I think it was after the international isolation and containment when Sri Lanka was outvoted at the UNHRC in Geneva in 2012. Since that turning point the government ran into financial instability to meet obligations in debt servicing or recurrent expenditure. The government created a ‘construction bubble’ of mega-projects, which in fact were bound to collapse given the weak macro-economic fundamentals of the grossly mismanaged economy. When the GDP growth rate was recorded as 7%, the income of an average household was increasing annually at a megre 0.3%. This situation was accompanied by a rapid erosion of our cultural values, abductions, illegal arrests, disappearances, killings and character assassination that became the modus operandi in dealing with critics and dissenters.
It was the latter half that began in 2010 which became a disaster. The government failed to translate the war victory into a broader spectrum in political victory”

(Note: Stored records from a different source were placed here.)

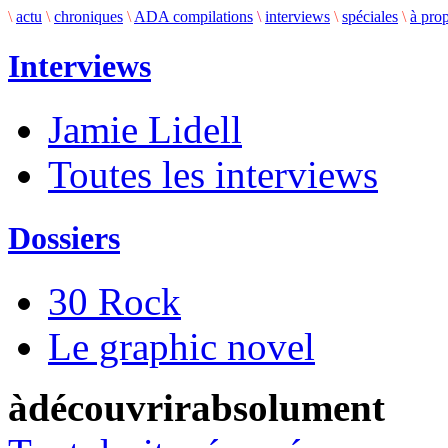
\
actu
\
chroniques
\
ADA compilations
\
interviews
\
spéciales
\
à pro
Interviews
Jamie Lidell
Toutes les interviews
Dossiers
30 Rock
Le graphic novel
àdécouvrirabsolument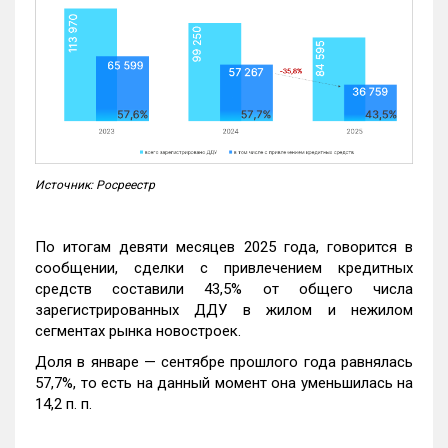
Источник: Росреестр
По итогам девяти месяцев 2025 года, говорится в
сообщении, сделки с привлечением кредитных
средств составили 43,5% от общего числа
зарегистрированных ДДУ в жилом и нежилом
сегментах рынка новостроек.
Доля в январе — сентябре прошлого года равнялась
57,7%, то есть на данный момент она уменьшилась на
14,2 п. п.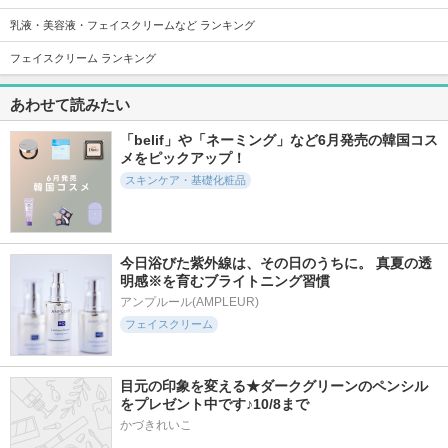
乳液・美容液・フェイスクリームなど ランキング
フェイスクリーム ランキング
1668件
5719件
5162件
5.2
5.3
4.9
ビタミン10ポアスト
エリクシール レチ
薬用しみ 集中対策
あわせて読みたい
リクスセラムマスク
ノパワー リンクル
プレミアム美容液
クリーム
Anua
メラノCC
「belif」や「ネーミング」など6月発売の韓国コス
エリクシール
メをピックアップ！
スキンケア・基礎化粧品
今日浴びた紫外線は、その日のうちに。 真夏の透
9663件
513件
10713件
5.4
4.7
5.0
明感※を育むブライトニング習慣
ホワイトトリュフフ
まつげ美容液リッチ
ラッシュジェリード
ァーストスプレーセ
プラス
ロップ ＥＸ
アンプルール(AMPLEUR)
ラム
フェイスクリーム
セザンヌ
マジョリカ マジョル
d'Alba(ダルバ)
カ
目元の印象を変える★ダークグリーンのペンシル
をプレゼント中です♪10/8まで
かづきれいこ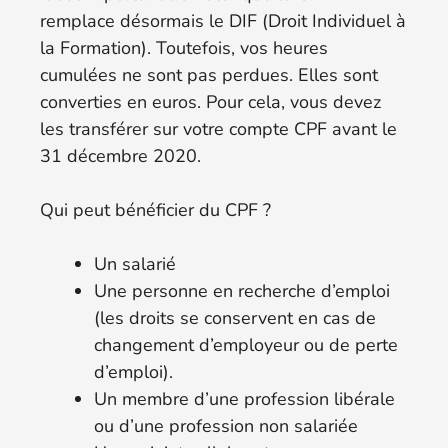
remplace désormais le DIF (Droit Individuel à
la Formation). Toutefois, vos heures
cumulées ne sont pas perdues. Elles sont
converties en euros. Pour cela, vous devez
les transférer sur votre compte CPF avant le
31 décembre 2020.
Qui peut bénéficier du CPF ?
Un salarié
Une personne en recherche d’emploi
(les droits se conservent en cas de
changement d’employeur ou de perte
d’emploi).
Un membre d’une profession libérale
ou d’une profession non salariée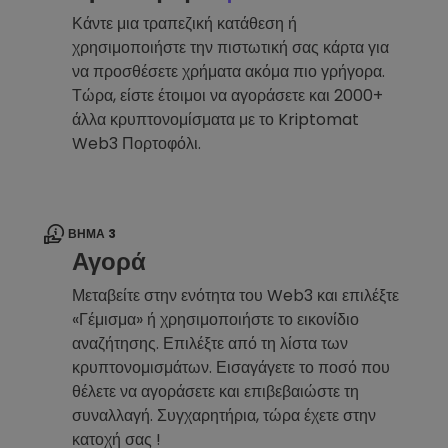
Κάντε μια τραπεζική κατάθεση ή
χρησιμοποιήστε την πιστωτική σας κάρτα για
να προσθέσετε χρήματα ακόμα πιο γρήγορα.
Τώρα, είστε έτοιμοι να αγοράσετε και 2000+
άλλα κρυπτονομίσματα με το Kriptomat
Web3 Πορτοφόλι.
ΒΉΜΑ 3
Αγορά
Μεταβείτε στην ενότητα του Web3 και επιλέξτε
«Γέμισμα» ή χρησιμοποιήστε το εικονίδιο
αναζήτησης. Επιλέξτε από τη λίστα των
κρυπτονομισμάτων. Εισαγάγετε το ποσό που
θέλετε να αγοράσετε και επιβεβαιώστε τη
συναλλαγή. Συγχαρητήρια, τώρα έχετε στην
κατοχή σας !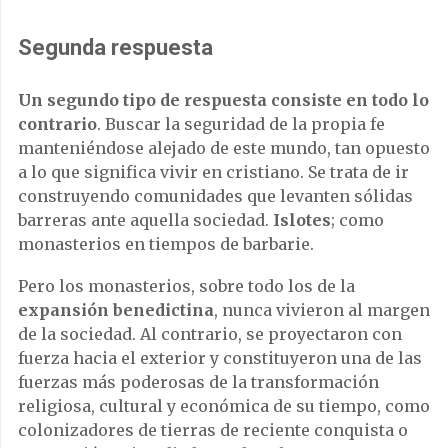
Segunda respuesta
Un segundo tipo de respuesta consiste en todo lo
contrario
. Buscar la seguridad de la propia fe
manteniéndose alejado de este mundo, tan opuesto
a lo que significa vivir en cristiano. Se trata de ir
construyendo comunidades que levanten sólidas
barreras ante aquella sociedad.
Islotes
; como
monasterios en tiempos de barbarie.
Pero los monasterios, sobre todo los de la
expansión benedictina
, nunca vivieron al margen
de la sociedad. Al contrario, se proyectaron con
fuerza hacia el exterior y constituyeron una de las
fuerzas más poderosas de la transformación
religiosa, cultural y económica de su tiempo, como
colonizadores de tierras de reciente conquista o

Q Extremists in the North as well as in the South, although small in numbers, are working to re-invigorate communal disharmony to enhance their political agendas. How is the government going to tackle this emerging threat?

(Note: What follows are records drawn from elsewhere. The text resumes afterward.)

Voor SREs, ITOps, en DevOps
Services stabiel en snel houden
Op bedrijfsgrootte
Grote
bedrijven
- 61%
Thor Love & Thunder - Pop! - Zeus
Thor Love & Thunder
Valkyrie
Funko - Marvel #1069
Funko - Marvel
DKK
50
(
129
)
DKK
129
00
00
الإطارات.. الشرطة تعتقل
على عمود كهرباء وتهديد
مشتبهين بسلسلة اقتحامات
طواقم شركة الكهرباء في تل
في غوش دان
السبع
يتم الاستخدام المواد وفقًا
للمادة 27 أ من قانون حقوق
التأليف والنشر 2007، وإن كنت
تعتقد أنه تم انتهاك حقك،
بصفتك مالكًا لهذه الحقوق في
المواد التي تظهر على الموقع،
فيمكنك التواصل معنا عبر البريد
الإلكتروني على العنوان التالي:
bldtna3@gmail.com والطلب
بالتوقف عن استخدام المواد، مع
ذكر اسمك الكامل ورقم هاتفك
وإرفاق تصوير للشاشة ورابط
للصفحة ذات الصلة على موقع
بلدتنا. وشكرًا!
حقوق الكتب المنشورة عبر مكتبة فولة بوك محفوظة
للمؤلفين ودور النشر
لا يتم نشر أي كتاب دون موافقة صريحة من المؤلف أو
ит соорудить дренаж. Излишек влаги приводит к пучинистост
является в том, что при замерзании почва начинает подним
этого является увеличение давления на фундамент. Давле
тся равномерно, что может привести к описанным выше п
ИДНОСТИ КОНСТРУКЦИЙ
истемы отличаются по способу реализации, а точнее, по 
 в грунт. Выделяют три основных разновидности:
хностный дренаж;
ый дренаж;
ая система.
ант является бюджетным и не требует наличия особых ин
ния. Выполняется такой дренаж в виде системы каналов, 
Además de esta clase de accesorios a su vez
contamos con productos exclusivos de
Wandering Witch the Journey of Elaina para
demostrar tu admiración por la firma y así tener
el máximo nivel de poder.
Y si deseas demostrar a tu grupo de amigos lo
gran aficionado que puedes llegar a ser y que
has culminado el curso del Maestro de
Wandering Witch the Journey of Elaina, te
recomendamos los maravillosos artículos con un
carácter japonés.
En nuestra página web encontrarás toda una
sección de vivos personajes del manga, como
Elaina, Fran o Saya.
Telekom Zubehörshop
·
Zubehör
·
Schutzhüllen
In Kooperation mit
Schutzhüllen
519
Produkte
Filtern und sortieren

The chief minister of the Northern PC is trying to become the TNA leader riding on a separatist agenda. This is the same tactic used by Amirthalingam to isolate Chelva in the early 1970s. However, the so-called Mahaveer commemorations held last November showed that Tamil people are no longer prepared to swallow a separatist bait hook line and sinker. Meanwhile, in the South, some corrupt and bankrupt politicians have been trying to exploit Sinhala sentiments to avoid their misdeeds being exposed by turning the people against the government. But, it’s to no avail. People should realise what happened recently in Venezuela and Iran, both oil-and-gas-rich countries, when they were encircled. Cheap patriotic slogans can neither develop the country nor give it economic and political strength to earn a position of recognition as a strong nation.
Q How is the JHU planning to contest the forthcoming local government polls, and what is the future of the party?

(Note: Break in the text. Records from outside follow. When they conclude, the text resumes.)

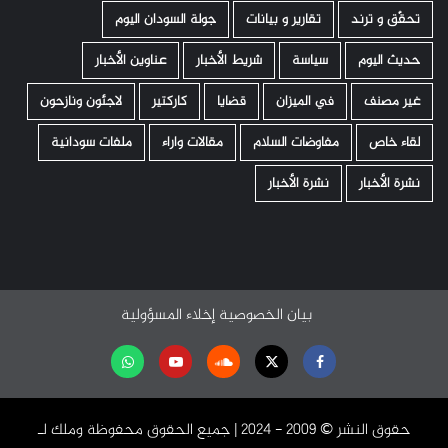
تحقّق و ترند
تقارير و بيانات
جولة السودان اليوم
حديث اليوم
سياسة
شريط الأخبار
عناوين الأخبار
غير مصنف
في الميزان
قضايا
كاركتير
لاجئون ونازحون
لقاء خاص
مفاوضات السلام
مقالات واراء
ملفات سودانية
نشرة الأخبار
نشرة الأخبار
بيان الخصوصية
إخلاء المسؤولية
Facebook
Twitter
Soundcloud
Youtube
تابعنا
على
حقوق النشر ©️ 2009 - 2024 | جميع الحقوق محفوظة وملك لـ
واتساب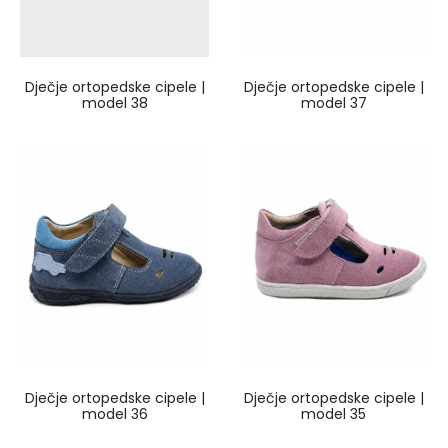
Dječje ortopedske cipele |
Dječje ortopedske cipele |
model 38
model 37
Dječje ortopedske cipele |
Dječje ortopedske cipele |
model 36
model 35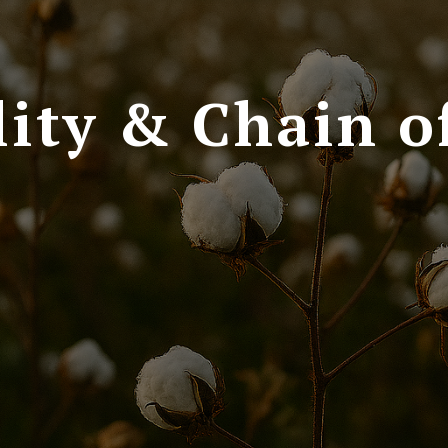
lity & Chain o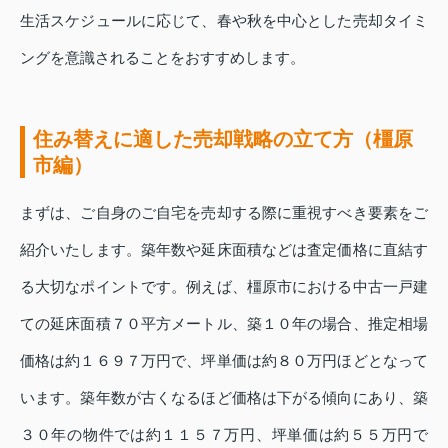
生活スケジュールに応じて、春や秋を中心とした売却タイミ
ングを意識されることをおすすめします。
住み替えに適した売却戦略の立て方（橿原
市編）
まずは、ご自身のご自宅を売却する際に重視すべき要素をご
紹介いたします。築年数や延床面積などは査定価格に直結す
る大切なポイントです。例えば、橿原市における中古一戸建
ての延床面積７０平方メートル、築１０年の場合、推定相場
価格は約１６９７万円で、坪単価は約８０万円ほどとなって
います。築年数が古くなるほど価格は下がる傾向にあり、築
３０年の物件では約１１５７万円、坪単価は約５５万円で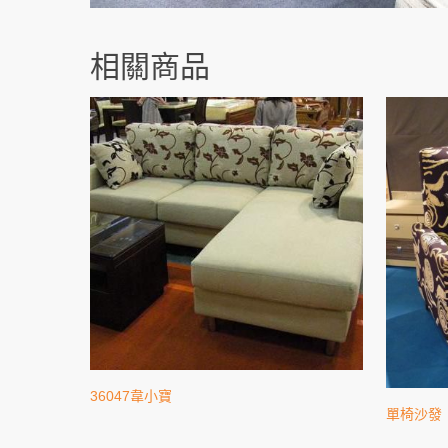
相關商品
36047韋小寶
單椅沙發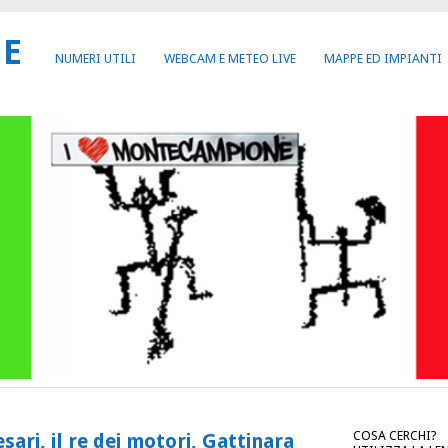
NE
NUMERI UTILI
WEBCAM E METEO LIVE
MAPPE ED IMPIANTI
COSA CERCHI?
ari, il re dei motori, Gattinara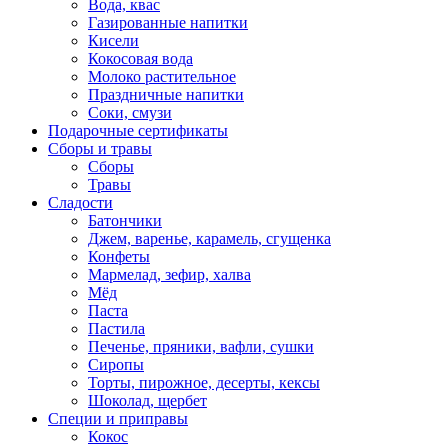
Вода, квас
Газированные напитки
Кисели
Кокосовая вода
Молоко растительное
Праздничные напитки
Соки, смузи
Подарочные сертификаты
Сборы и травы
Сборы
Травы
Сладости
Батончики
Джем, варенье, карамель, сгущенка
Конфеты
Мармелад, зефир, халва
Мёд
Паста
Пастила
Печенье, пряники, вафли, сушки
Сиропы
Торты, пирожное, десерты, кексы
Шоколад, щербет
Специи и приправы
Кокос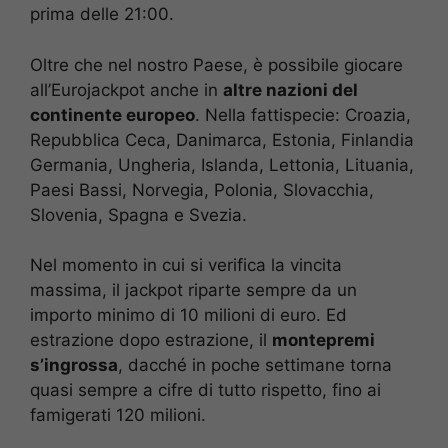
prima delle 21:00.
Oltre che nel nostro Paese, è possibile giocare
all’Eurojackpot anche in
altre nazioni del
continente europeo
. Nella fattispecie: Croazia,
Repubblica Ceca, Danimarca, Estonia, Finlandia
Germania, Ungheria, Islanda, Lettonia, Lituania,
Paesi Bassi, Norvegia, Polonia, Slovacchia,
Slovenia, Spagna e Svezia.
Nel momento in cui si verifica la vincita
massima, il jackpot riparte sempre da un
importo minimo di 10 milioni di euro. Ed
estrazione dopo estrazione, il
montepremi
s’ingrossa
, dacché in poche settimane torna
quasi sempre a cifre di tutto rispetto, fino ai
famigerati 120 milioni.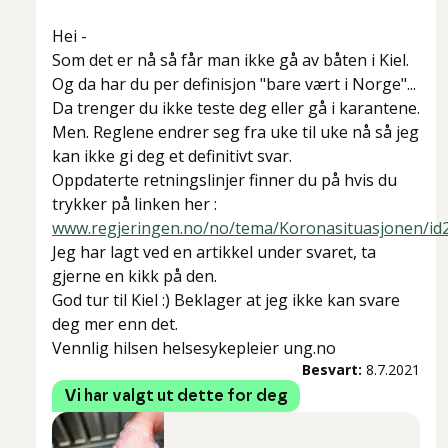
Hei -
Som det er nå så får man ikke gå av båten i Kiel.
Og da har du per definisjon "bare vært i Norge"...
Da trenger du ikke teste deg eller gå i karantene.
Men. Reglene endrer seg fra uke til uke nå så jeg
kan ikke gi deg et definitivt svar.
Oppdaterte retningslinjer finner du på hvis du
trykker på linken her :
www.regjeringen.no/no/tema/Koronasituasjonen/id
Jeg har lagt ved en artikkel under svaret, ta
gjerne en kikk på den.
God tur til Kiel :) Beklager at jeg ikke kan svare
deg mer enn det.
Vennlig hilsen helsesykepleier ung.no
Besvart:
8.7.2021
Vi har valgt ut dette for deg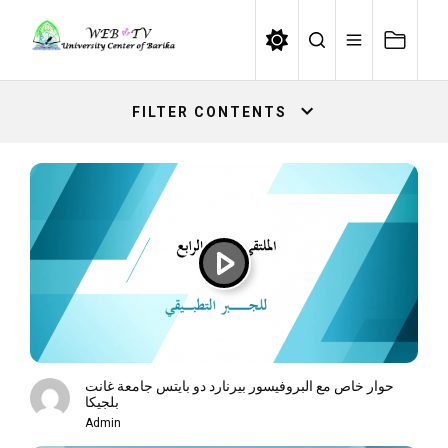
Skip
to
the
content
FILTER CONTENTS
حوار خاص مع البروفيسور بيرنارد دو بايتس جامعة غانت
بلجيكا
Admin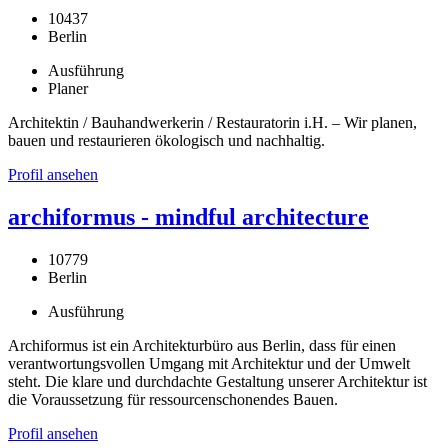
10437
Berlin
Ausführung
Planer
Architektin / Bauhandwerkerin / Restauratorin i.H. – Wir planen,
bauen und restaurieren ökologisch und nachhaltig.
Profil ansehen
archiformus - mindful architecture
10779
Berlin
Ausführung
Archiformus ist ein Architekturbüro aus Berlin, dass für einen
verantwortungsvollen Umgang mit Architektur und der Umwelt
steht. Die klare und durchdachte Gestaltung unserer Architektur ist
die Voraussetzung für ressourcenschonendes Bauen.
Profil ansehen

We will restructure our party so as to make it a pragmatic patriotic force influencing the holistic development of the nation as a strong, prosperous and proud one in a unique cultural identity. Look at Singapore: they are a small island nation, but no-one is trying to bully them on any grounds. We should strive to rise under the theme ‘from island to continent’.
Q The Joint Opposition says that the concept of a megapolis is to hoodwink the people and that it would not see the light of day because it involves a huge investment, technological expertise and mega planning for its successful completion. These are lacking in Sri Lanka. How do you views this situation?
We are fully confident, competent and capable of realising it. At the moment, we are in the process of formulating a comprehensive plan in consultation with all stakeholders. ‘Western Megapolis’ is envisioned and conceptualised as Sri Lanka’s grand strategy to propel the country’s drive to achieve the status of a ‘high income, developed nation’ by 2030. It will involve both spatial transformation of the urban infrastructure in the western region, which would provide the drive for the transformation of the national economy. We will make it the Megapolis in South Asia, positioned between Singapore in South East Asia and Dubai in the Middle East. Our development philosophy is based on four pillars; economic prosperity, social equity, environmental sustainability and individual happiness.
We always remain receptive to, and indeed welcome, well-founded constructive criticism. But, please don’t waste our productive time on un-founded or ill-founded criticism. Lewis Mumford, a globally acclaimed thinker, and authority on urbanisation, once famously said “A kite flies against the wind of resistance”.